The Region of Waterloo’s tech industry is growing faster than officials predicted.

During Friday’s 2022 State of the Region address, the CEO of Communitech said his company had previously projected the local tech industry would reach 24,000 workers by 2025. It surpassed that milestone in 2021, four years earlier than they expected.

Chris Albinson said the region now has over 26,000 tech workers.

“Big tech out of China, out of the United States, is just not trusted right now,” he told CTV News. “Canada’s brand is trust. We can be the place where trust is built right into technology.”

According to Albinson, last year $3.2 billion was invested in companies Communitech works with, which is as much as what was invested in local tech over the last 14 years.

Albinson feels a big draw for the region is the different tech opportunities available, coupled with a less expensive cost of living compared to areas like San Francisco.

“We’re really privileged to be the second largest innovation hub on the planet now,” he said. “The fastest growing by four times. I think, as that gets more widely known, we’re going to attract more and more great talent. Our core focus is building the talent that we’ve got here and the amazing companies that are being built here.”

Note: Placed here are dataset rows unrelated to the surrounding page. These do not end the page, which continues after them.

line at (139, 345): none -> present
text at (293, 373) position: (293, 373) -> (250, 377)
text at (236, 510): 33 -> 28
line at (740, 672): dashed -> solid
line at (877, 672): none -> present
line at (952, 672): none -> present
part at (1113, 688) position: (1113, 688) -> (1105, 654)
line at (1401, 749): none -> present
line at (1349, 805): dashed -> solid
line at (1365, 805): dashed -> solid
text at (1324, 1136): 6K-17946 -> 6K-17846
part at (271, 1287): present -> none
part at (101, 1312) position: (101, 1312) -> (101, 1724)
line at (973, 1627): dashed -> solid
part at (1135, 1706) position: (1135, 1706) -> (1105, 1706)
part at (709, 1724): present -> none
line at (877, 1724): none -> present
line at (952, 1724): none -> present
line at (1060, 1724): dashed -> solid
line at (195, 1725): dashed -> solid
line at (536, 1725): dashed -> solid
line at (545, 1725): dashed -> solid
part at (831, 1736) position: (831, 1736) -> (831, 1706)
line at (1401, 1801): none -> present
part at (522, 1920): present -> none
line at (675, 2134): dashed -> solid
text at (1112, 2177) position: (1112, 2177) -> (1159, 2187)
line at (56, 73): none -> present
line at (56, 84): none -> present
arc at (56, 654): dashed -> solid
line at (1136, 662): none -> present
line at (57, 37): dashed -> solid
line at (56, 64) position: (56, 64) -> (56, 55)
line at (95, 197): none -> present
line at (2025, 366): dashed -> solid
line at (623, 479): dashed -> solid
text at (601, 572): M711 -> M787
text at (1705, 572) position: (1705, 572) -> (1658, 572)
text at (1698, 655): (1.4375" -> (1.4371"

Albinson also noted a number of local groups that tackled advanced healthcare throughout the pandemic, including 15 partners who pivoted to making PPE.

According to Albinson, the most innovative hospitals in Canada spend about $40 billion a year, with most of it going south of the border. He believes there is an opportunity coming out of the pandemic to grow Canadian healthcare through technology.

“We need to have better supply, better innovation here. I think the exciting thing is also that we have it here. The trick really was connecting it.”

Work is also being done with local officials to improve housing opportunities in the region to avoid any negative impacts that a tech boom could have, according to Albinson. He told CTV News that he plans on visiting San Francisco in the near future to learn more about what the region can do differently.

GROWING ‘SMART’

Meanwhile regional chair Karen Redman said growth “must be smart” and sustainable.

“The region is working towards this with our partners in many sectors,” she continued.

Markus Moos, an urban planning professor at the University of Waterloo said gentrification of central areas is possible if the tech industry keeps booming.

“There are implications of this growth in terms of housing affordability that particularly lower income earners and lower income renters are affected by,” said Moos.

JOINING THE BOOM

Andrea Miller took on a position as managing editor at Axonify, a Waterloo-based software company, in January 2022.

“All of the things I was looking for have come to fruition,” Miller said.

Miller moved to Kitchener-Waterloo during the pandemic after living in Toronto for a decade. She said she left her job with media behind as she’s always been interested in joining the tech sector.

“The amount of opportunities in KW. I was pretty blown away by and also there were so many thriving companies that I didn’t even know existed,” said Miller.

Miller said she has no regrets and loves her new job.

Axonify recently received second place on the list of Best Workplaces in Canadato (100-999 employees).

The Greater Kitchener-Waterloo Chamber of Commerce hosted it Business Excellence Awards Gala on Thursday and Axonify was present to receive an award for employee engagement.